Brenn, befahl Miles.

Das Streichholz zwischen seinen Fingern dachte nicht daran.

Brenn!, wiederholte Miles die gedankliche Anweisung – diesmal intensiver.

Das Streichholz blieb unbeeindruckt und widersetzte sich hölzern seinen Bemühungen.

„Brenn endlich, du verfluchtes Scheißding!", fluchte er nun laut. Der ausbleibende Erfolg zeigte deutlich, dass harsche Worte selten weiterhalfen. Miles seufzte und ließ sich auf sein Bett zurückfallen. Seit zwei Wochen gab ihm Blacky nun jeden Vormittag Unterweisungen im Gebrauch der Magie. Jetzt, wo er sich langsam daran gewöhnte, dass er immer mal wieder Schatten durch die Straßen schweben sah und allein mittels seinem Willen irgendwelche Sachen anzündeln konnte, wollte der Teenager mehr darüber erfahren. Also hatte er kurzerhand beschlossen, Blackys Warnungen zum Trotz, zu Hause ein wenig weiter zu üben. Merkwürdigerweise schien seine Gabe seinem Willen nicht mehr richtig zu gehorchen. Dabei hatte er sich extra ein Streichholz geholt, die brannten schließlich wie Zunder. Es sollte also leichter sein, als mit den morschen Ästen im Wald.

„Würdest du bitte brennen?", fragte Miles sanft.

Das Streichholz strapazierte weiterhin seine Geduld.

„Ach, fick dich!", fluchte der Teen und gab auf.

Er versuchte sich an Blackys Lektionen zu erinnern, merkte aber bald, dass er bei den lehrerhaften Ausschweifungen des Fuchses – wie in der Schule auch – nur mit halben Ohr zugehört hatte. Was interessierten ihn irgendwelche wissenschaftliche Abhandlungen über Magie? Er wollte doch einfach nur zaubern. Musste heutzutage auch wirklich alles verwissenschaftlicht werden?

Allerdings wusste er jetzt nicht, warum er an der Schlossruine Äste und Zweige in Asche verwandeln konnte und jetzt noch nicht einmal in der Lage war, einen simplen Funken zu erzeugen.

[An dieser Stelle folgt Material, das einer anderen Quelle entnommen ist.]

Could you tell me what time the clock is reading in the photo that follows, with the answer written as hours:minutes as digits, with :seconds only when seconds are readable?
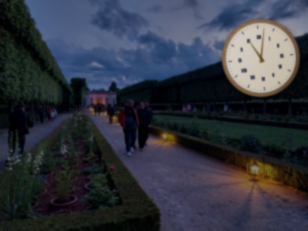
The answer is 11:02
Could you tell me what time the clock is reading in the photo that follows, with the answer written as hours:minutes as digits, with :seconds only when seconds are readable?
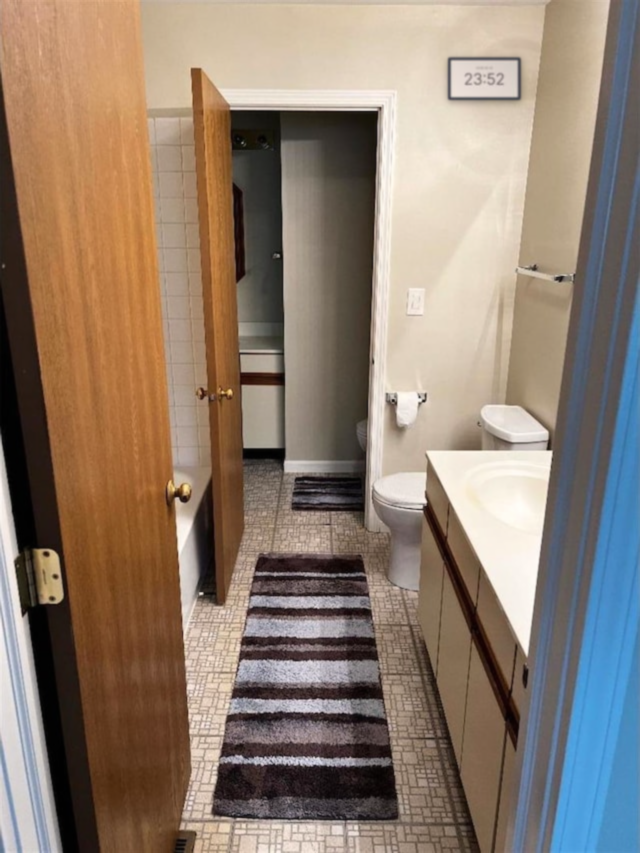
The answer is 23:52
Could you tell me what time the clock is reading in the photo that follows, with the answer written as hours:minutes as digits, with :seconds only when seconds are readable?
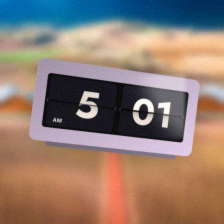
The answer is 5:01
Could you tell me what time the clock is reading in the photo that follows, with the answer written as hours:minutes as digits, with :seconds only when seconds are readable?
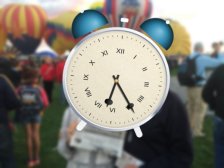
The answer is 6:24
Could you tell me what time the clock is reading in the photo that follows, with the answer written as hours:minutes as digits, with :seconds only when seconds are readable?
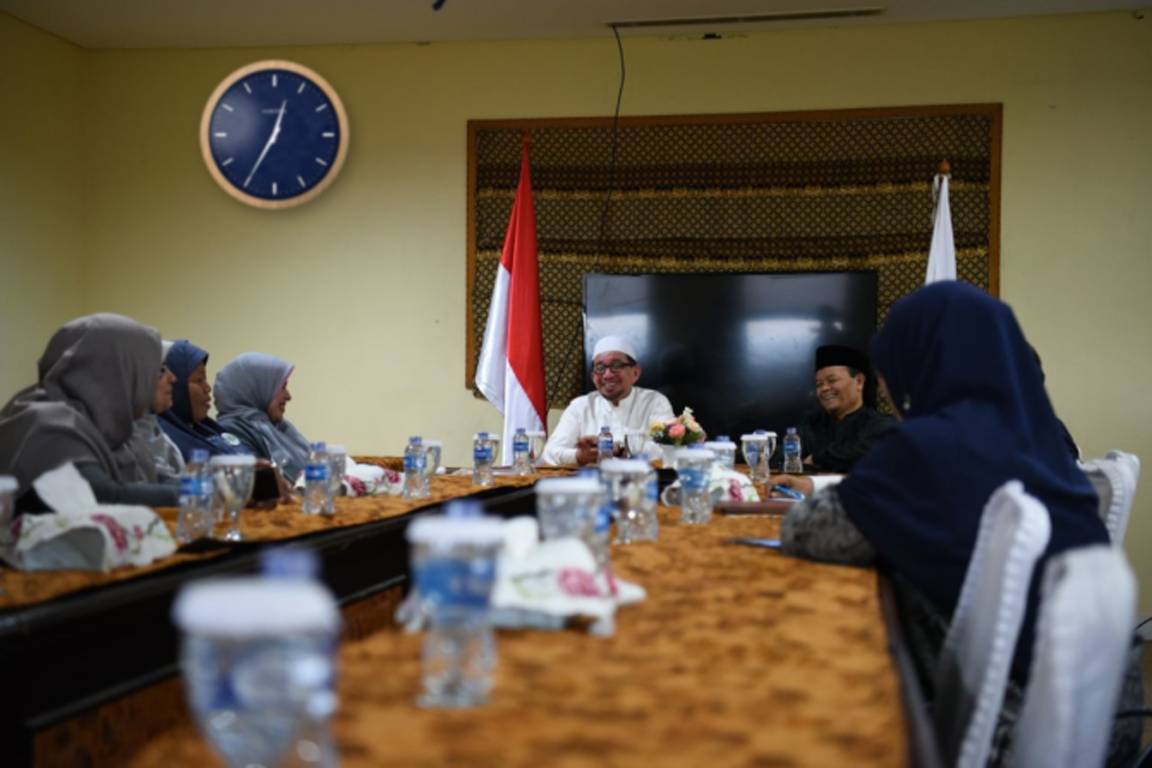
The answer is 12:35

Frustriert holte er sein Smartphone hervor, um sich im Internet ein wenig auf andere Gedanken zu bringen. Er hatte kaum mit dem Surfen richtig begonnen, als es unerwartet an der Tür klopfte und wenig später seine Mutter ins Zimmer trat.

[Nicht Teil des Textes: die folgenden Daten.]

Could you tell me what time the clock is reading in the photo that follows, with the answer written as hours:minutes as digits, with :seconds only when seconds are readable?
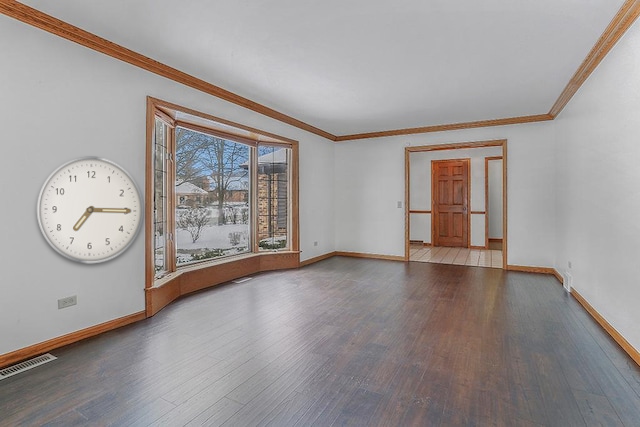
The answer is 7:15
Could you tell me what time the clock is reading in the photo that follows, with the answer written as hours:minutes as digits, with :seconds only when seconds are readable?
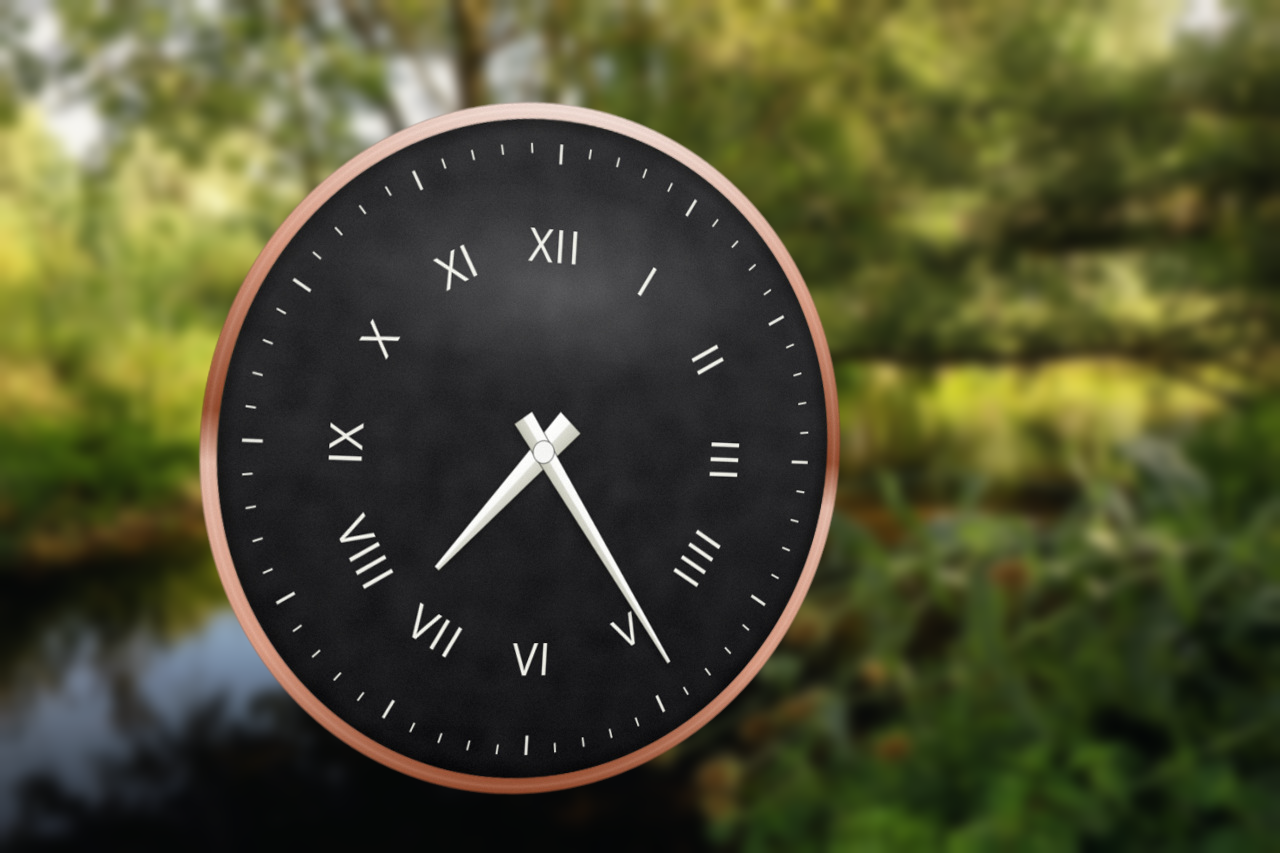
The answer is 7:24
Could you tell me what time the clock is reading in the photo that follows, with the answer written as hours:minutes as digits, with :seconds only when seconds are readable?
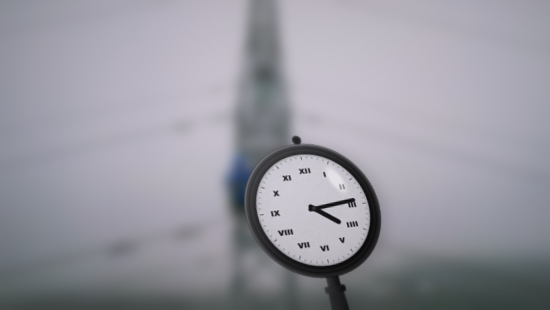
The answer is 4:14
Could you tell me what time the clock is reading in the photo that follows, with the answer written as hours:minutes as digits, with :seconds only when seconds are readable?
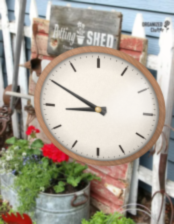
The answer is 8:50
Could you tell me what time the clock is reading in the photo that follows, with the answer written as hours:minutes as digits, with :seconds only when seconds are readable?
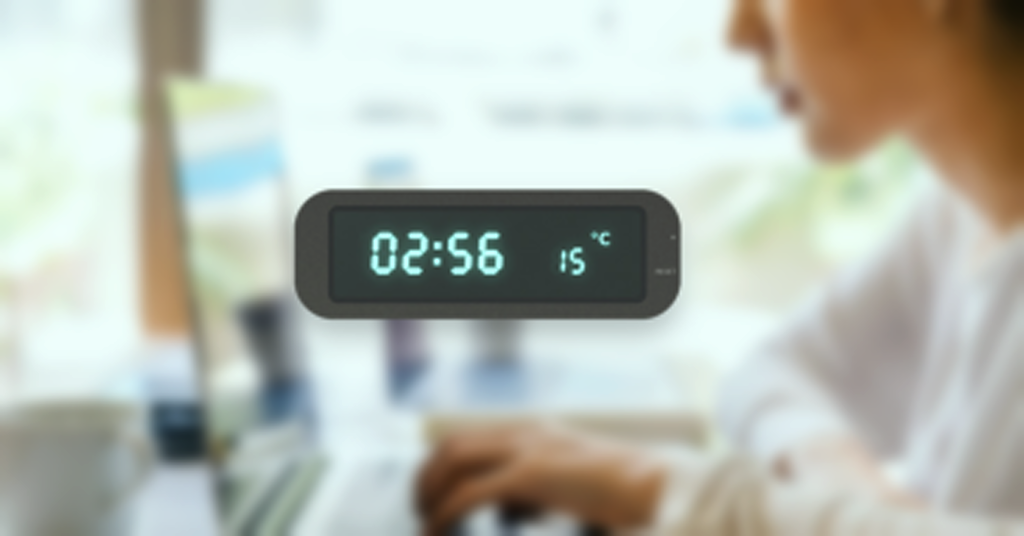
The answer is 2:56
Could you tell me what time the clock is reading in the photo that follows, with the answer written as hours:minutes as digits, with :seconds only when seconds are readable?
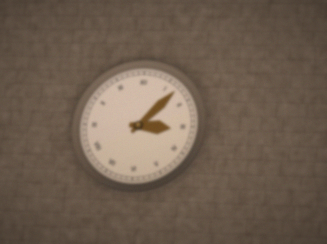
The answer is 3:07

Miles wunderte sich, warum sie schon zu Hause war. Vor sechzehn Uhr sah er sie eigentlich nur zum Frühstück bevor er zur Schule fuhr und selbst dann nicht immer. Sie musste gerade erst angekommen sein, denn sie trug noch ihre Arbeitsklamotten: Schwarze Hose und schwarzes Jackett über einer weißen Bluse. Für Miles war es nach wie vor unverständlich, wieso manche Arbeitgeber ihre Angestellten bei solchen Temperaturen in ein Jackett zwangen. Die Begründung lautete angeblich: Gutes Erscheinungsbild. Aber machten durchgeschwitzte Angestellte mit hochrotem Kopf ein gutes Erscheinungsbild? Wohl eher nicht. Miles kam nie aus dem Staunen raus, wie krank die Welt doch war.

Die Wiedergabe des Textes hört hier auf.